South of Meckering we took a detour to check out the 1968 earthquake fault line. The Meckering earthquake registered 6.9 on the Richter scale, destroying 50 homes and crushing many of the town’s buildings. It left a scar 32 kilometres long and up to two metres high.
Also in Meckering, you’ll drive by The Big Camera. It’s a building shaped like a giant camera and is a museum totally dedicated to photography.

At Merredin we visited the second public art silo. Kyle Hughes-Odgers, a WA urban artist, transformed four of the eight concrete silos with bright geometric designs. The colours of the wheat belt inspired him: burnt oranges, yellows and blues from the landscape and sky.

Near here you can visit the Rabbit Proof Fence at Burracopppin. It took six years to complete in the early 1900s and stretches almost 4,000 kilometres from Esperence to Wallal Downs. The flimsy barbed-wire fence was erected to keep wild rabbits out of farmlands on the western side of Australia.

 Rabbits were introduced by the first fleets as a food source and quickly became vermin. The fence is now called the State Barrier Fence, and stands as a barrier to dingoes, kangaroos and emus. Today, landholders and regional councils maintain sections of the fence.
The Golden Pipeline runs beside the Great Eastern Highway for most of our journey. The water pipeline is a reminder of how hard life is in the outback and the basic human need for fresh water.

CY O’Connor, an Irish-born engineer, designed and engineered the Goldfields Pipeline and sadly didn’t live to see its completion. The Pipeline is over 100 years old and still operational today.
It takes five days for water to travel from Mundaring Weir, in the Perth Hills, to the end of the line. It is the longest fresh water pipeline on earth. You can follow the self-drive Golden Pipeline Heritage Trail stopping at pumping stations and places of interest along the way.
Beyond Southern Cross, at Yellowdine Roadhouse, we headed 12 kilometres along a gravel road to the old Mt Palmer town site and mine.
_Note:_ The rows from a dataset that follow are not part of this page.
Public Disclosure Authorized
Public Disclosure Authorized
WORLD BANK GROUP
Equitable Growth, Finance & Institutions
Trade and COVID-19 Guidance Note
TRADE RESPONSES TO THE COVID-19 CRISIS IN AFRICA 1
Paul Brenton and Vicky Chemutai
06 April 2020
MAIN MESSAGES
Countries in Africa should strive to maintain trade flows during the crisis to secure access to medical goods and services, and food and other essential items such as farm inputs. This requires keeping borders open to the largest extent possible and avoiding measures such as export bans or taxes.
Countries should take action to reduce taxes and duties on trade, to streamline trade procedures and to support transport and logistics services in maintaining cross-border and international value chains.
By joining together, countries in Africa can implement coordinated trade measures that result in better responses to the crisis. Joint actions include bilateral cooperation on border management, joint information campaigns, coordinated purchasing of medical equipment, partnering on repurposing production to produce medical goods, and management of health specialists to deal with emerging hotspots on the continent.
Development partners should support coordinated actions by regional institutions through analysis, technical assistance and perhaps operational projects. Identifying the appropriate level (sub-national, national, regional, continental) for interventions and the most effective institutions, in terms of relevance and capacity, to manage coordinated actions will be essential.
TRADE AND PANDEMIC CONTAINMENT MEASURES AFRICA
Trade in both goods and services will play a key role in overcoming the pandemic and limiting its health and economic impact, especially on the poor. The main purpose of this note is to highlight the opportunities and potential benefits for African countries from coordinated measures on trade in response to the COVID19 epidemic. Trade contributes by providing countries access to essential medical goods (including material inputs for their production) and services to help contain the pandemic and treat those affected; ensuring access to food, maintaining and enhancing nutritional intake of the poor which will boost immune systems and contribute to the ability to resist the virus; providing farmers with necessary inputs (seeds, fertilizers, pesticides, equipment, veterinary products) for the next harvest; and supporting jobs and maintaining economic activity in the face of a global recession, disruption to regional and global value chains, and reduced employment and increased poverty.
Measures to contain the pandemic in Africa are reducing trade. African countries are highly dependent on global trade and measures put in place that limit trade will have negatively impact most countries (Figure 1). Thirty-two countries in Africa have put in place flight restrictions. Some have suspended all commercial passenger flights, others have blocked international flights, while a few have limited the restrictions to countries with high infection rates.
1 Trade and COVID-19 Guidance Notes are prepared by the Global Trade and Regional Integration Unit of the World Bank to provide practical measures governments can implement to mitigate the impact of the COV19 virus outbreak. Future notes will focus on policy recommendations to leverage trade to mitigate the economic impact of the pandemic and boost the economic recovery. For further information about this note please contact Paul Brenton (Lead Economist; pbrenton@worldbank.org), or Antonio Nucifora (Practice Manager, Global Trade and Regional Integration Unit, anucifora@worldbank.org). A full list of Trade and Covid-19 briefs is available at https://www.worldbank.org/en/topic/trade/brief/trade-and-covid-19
The drive took us through a bronze eucalypt (gimlet gum) forest. 

There is little left of this once-thriving gold town. An elaborate archway and a corner of the old Mt Palmer Hotel, built in 1935, are the only structures left standing.
You can walk around the house foundations and fossick amongst the scattered pieces of rusted iron and broken glass. A lone enamel saucepan hung from a gimlet gum and the cemetery had just four occupants.
Coolgardie is only 160 kilometres down the road. It has completed the full cycle from gold town to ghost town and back. Today the big open-cut mines, prospectors, tourism and transport keep the town ticking.

Last stop is the legendary town of Kalgoorlie.
With our borders firmly closed, we have WA all to ourselves. It’s the perfect time to take a road trip and explore our amazing state. Wildflowers are beginning to bloom and there are no flies yet!